● Task prompt:
Write back every entry exactly as it reads, with the pictures left behind.

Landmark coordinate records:

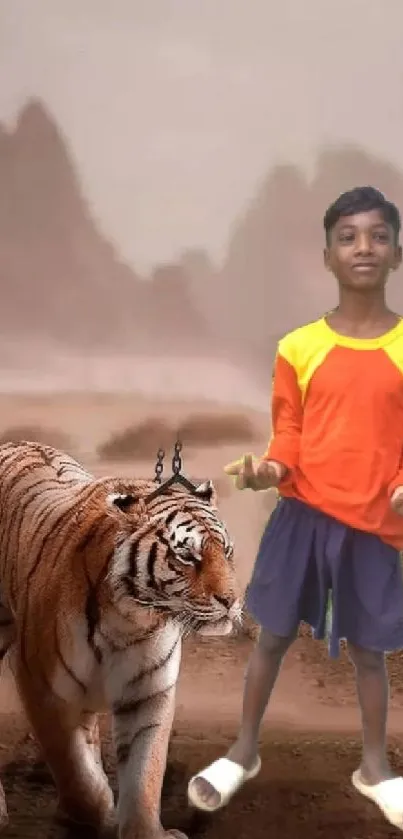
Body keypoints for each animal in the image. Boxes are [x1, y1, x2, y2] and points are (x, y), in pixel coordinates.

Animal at [0, 442, 241, 836]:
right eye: (187, 556)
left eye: (227, 551)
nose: (232, 601)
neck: (130, 619)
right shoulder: (42, 688)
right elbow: (75, 773)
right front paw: (99, 814)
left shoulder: (148, 693)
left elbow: (144, 773)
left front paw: (144, 830)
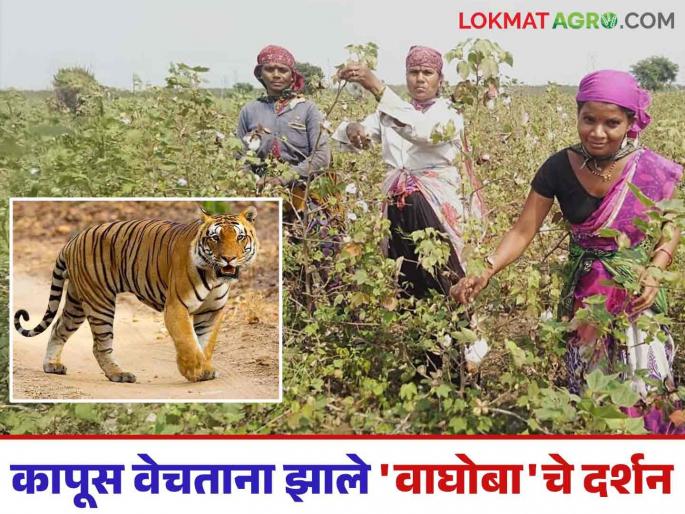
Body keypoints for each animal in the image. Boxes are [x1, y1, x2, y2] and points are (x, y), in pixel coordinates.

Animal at [14, 206, 258, 383]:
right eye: (215, 238)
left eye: (239, 238)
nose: (228, 259)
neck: (215, 276)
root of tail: (73, 240)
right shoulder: (176, 306)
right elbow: (187, 340)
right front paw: (192, 370)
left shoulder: (212, 311)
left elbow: (205, 343)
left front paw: (204, 369)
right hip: (99, 301)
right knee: (100, 346)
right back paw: (119, 375)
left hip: (77, 301)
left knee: (58, 328)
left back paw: (51, 365)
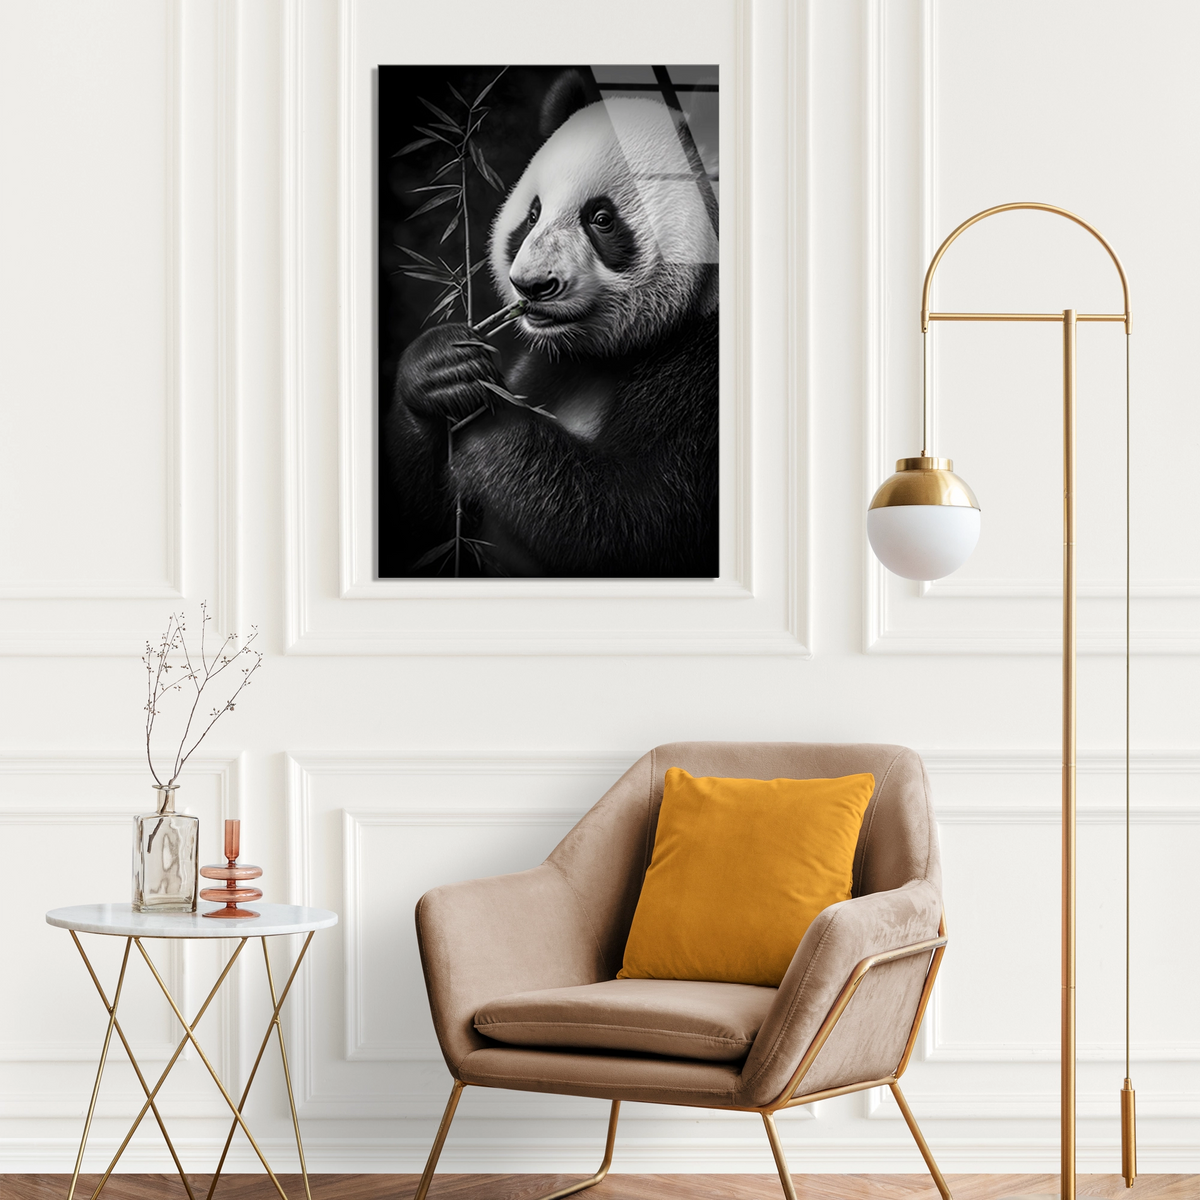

● Result of this exercise:
Body keypoints for each animal in the image. Boxes are [x1, y1, x2, y2] and points are (x, y), in pixel coordinates.

Animal at [0, 442, 241, 836]:
right eye: (187, 556)
left eye: (227, 551)
nose: (232, 601)
neck: (130, 619)
right shoulder: (42, 688)
right elbow: (75, 773)
right front paw: (99, 814)
left shoulder: (148, 693)
left elbow: (144, 773)
left front paw: (144, 830)
Body keypoints for each animal in the image. Boxes are [x1, y1, x2, y2] and points are (x, y), in pixel coordinates.

Animal at [14, 206, 258, 383]:
right eye: (215, 238)
left eye: (239, 238)
nose: (228, 259)
neck: (215, 276)
root of tail: (73, 240)
right shoulder: (176, 306)
right elbow: (187, 340)
right front paw: (192, 370)
left shoulder: (212, 311)
left elbow: (205, 343)
left front paw: (204, 369)
right hip: (99, 301)
right knee: (100, 346)
right back paw: (119, 375)
left hip: (77, 301)
left knee: (58, 328)
left back paw: (51, 365)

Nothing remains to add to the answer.